First Horizon’s share price, meanwhile, fell 33% after the Memphis-based bank and TD Bank of Canada said regulatory hurdles meant they had mutually agreed to end a planned merger.
The S&P 500 index of US stocks fell 0.7% and the tech-heavy Nasdaq Composite lost 0.5%.
Treasuries continued their rally from Wednesday, with the yield on the rate-sensitive two-year note falling 0.07 percentage points to 3.77%.
On Wednesday, the Federal Reserve raised the federal funds rate to a new target range of 5% to 5.25%, the highest level since mid-2007. The central bank’s latest statement removed previous indications that further monetary tightening “may be appropriate” and stressed that its policy approach would largely depend on economic data.
Speaking after the policy decision, Fed Chairman Jay Powell said the central bank still expected inflation to take time to reach its target range. “We on the committee believe that inflation is not going to come down so quickly. . . if this forecast is broadly correct, it would not be appropriate to cut rates,” he said.
Analysts said the changes to the Fed’s statement could mark the end of the current tightening cycle. But as markets priced in several rate cuts before the end of the year, opinions were mixed on the likelihood of an imminent easing as inflation remained high.
“A slowdown, or even a mild recession, may not be enough to convince the Fed to reverse policy soon,” said Tai Hui, market strategist at JPMorgan Asset Management.

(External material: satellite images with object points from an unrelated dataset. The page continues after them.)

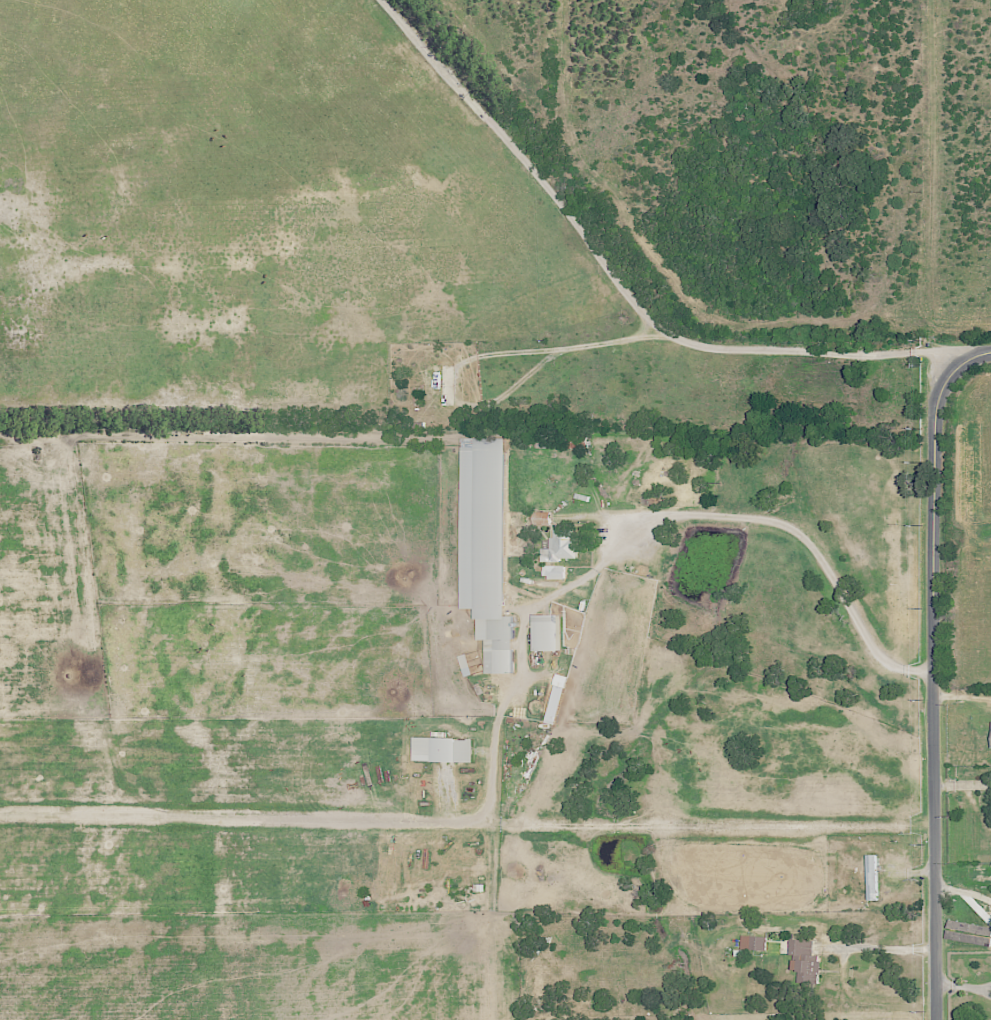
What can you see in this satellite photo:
road: (617, 285)
road: (648, 522)
building: (563, 545)
building: (486, 546)
building: (555, 571)
building: (547, 632)
building: (466, 664)
road: (934, 671)
building: (556, 698)
building: (443, 749)
building: (873, 877)
road: (962, 895)
building: (754, 942)
road: (882, 949)

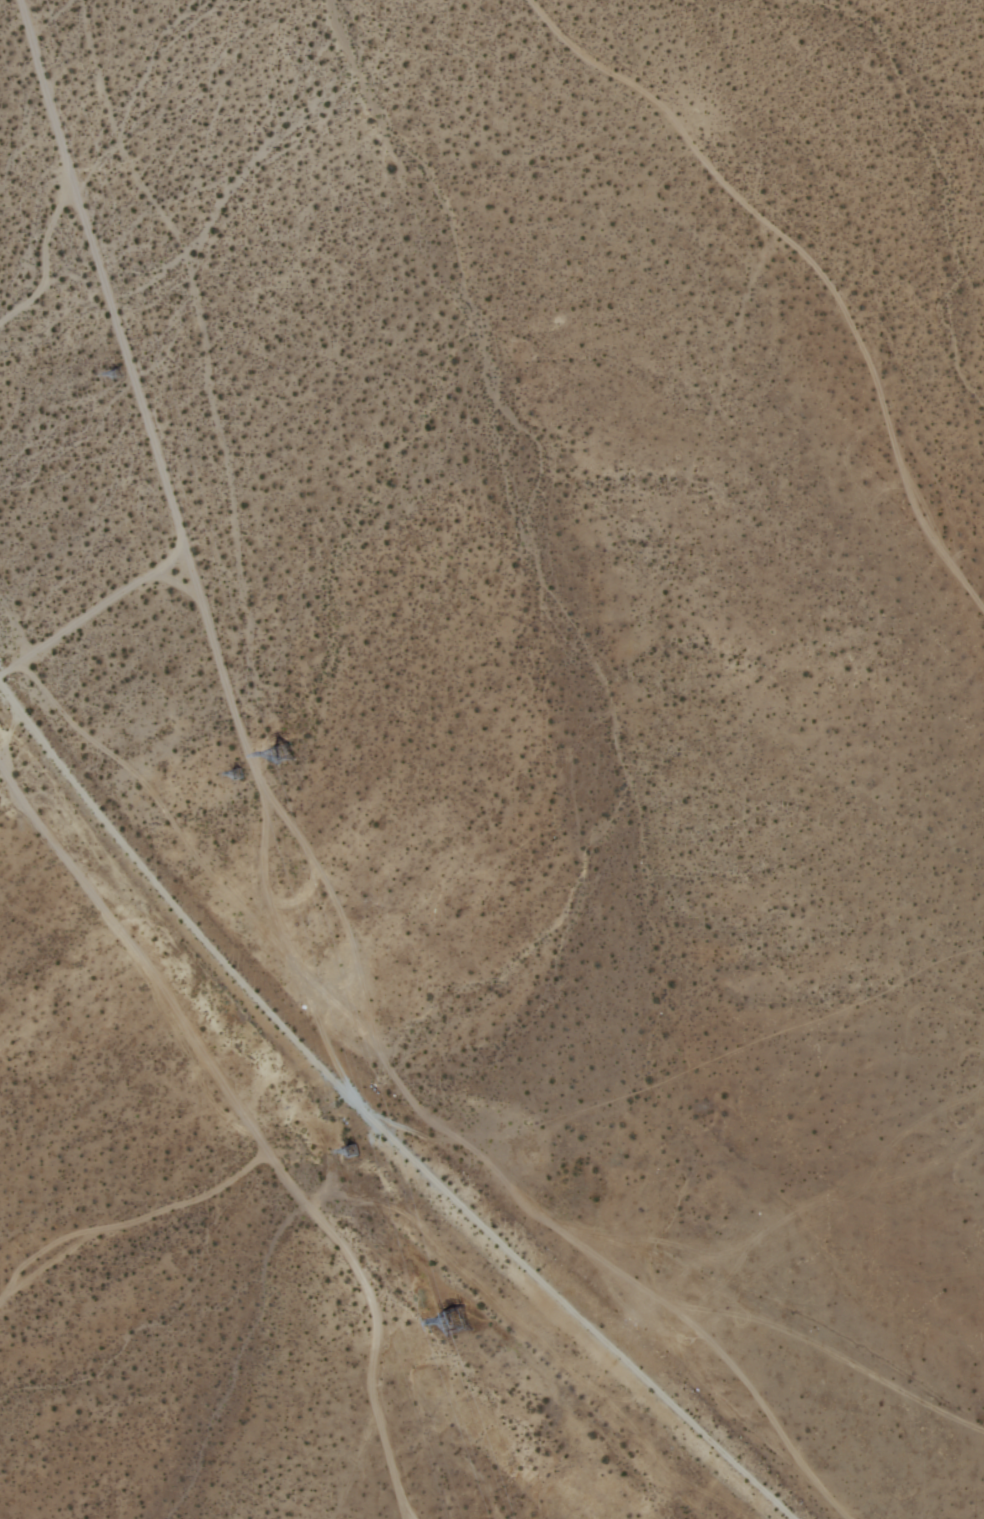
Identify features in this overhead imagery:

Ray Sharma-Ong, chief investment officer for multi-asset investment solutions at Abrdn, said problems in the banking sector – such as this week’s failure of the First Republic – should not pose a systemic threat, but tightening credit conditions could weigh heavily on US growth and strength. the Fed to take supportive measures.
“With forward guidance from the Fed. . . indicating a strong shift towards data dependence, we expect the Fed to cut rates in the event of a recession,” Sharma-Ong said.

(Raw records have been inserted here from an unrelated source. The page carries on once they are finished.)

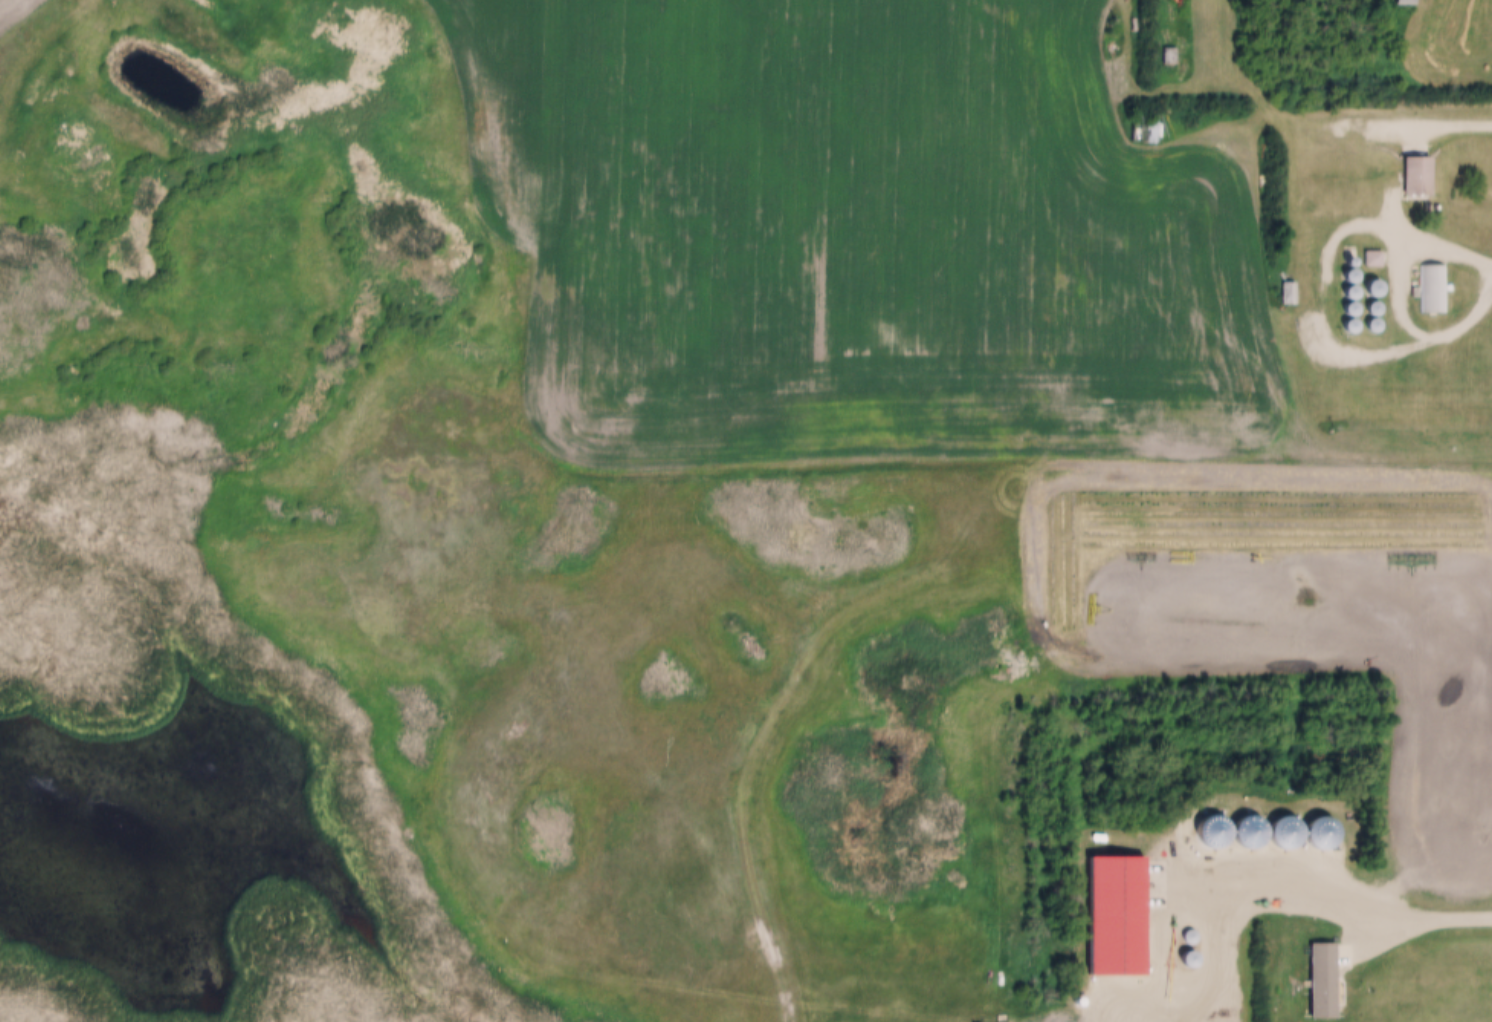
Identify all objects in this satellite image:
building: (1405, 3)
building: (1169, 58)
road: (1410, 126)
building: (1146, 130)
building: (1418, 178)
road: (1403, 278)
building: (1434, 292)
building: (1290, 296)
building: (1319, 831)
road: (1355, 907)
building: (1190, 939)
building: (1189, 963)
building: (1323, 984)
road: (1171, 995)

Across the Atlantic, Europe’s regional Stoxx 600 fell 0.5% after the European Central Bank raised rates by a quarter of a percentage point to 3.25%, in a move that marks a slowdown from consecutive increases of half a point this year. The euro was down 0.4% against the dollar.
The euro zone’s headline inflation rate rose for the first time in six months to 7% in April, although core inflation fell for the first time since June 2022.